>>
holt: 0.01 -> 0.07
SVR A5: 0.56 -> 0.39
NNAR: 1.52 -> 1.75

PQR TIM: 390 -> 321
<<
>>
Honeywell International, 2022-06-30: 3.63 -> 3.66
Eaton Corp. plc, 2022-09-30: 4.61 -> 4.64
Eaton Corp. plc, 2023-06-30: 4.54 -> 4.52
<<
To-do item | Given the records above, restate word for word only the lines starting at the one with "holt: 0.01 -> 0.07" and ending at the one with "PQR TIM: 390 -> 321".

Task result |
holt: 0.01 -> 0.07
SVR A5: 0.56 -> 0.39
NNAR: 1.52 -> 1.75

PQR TIM: 390 -> 321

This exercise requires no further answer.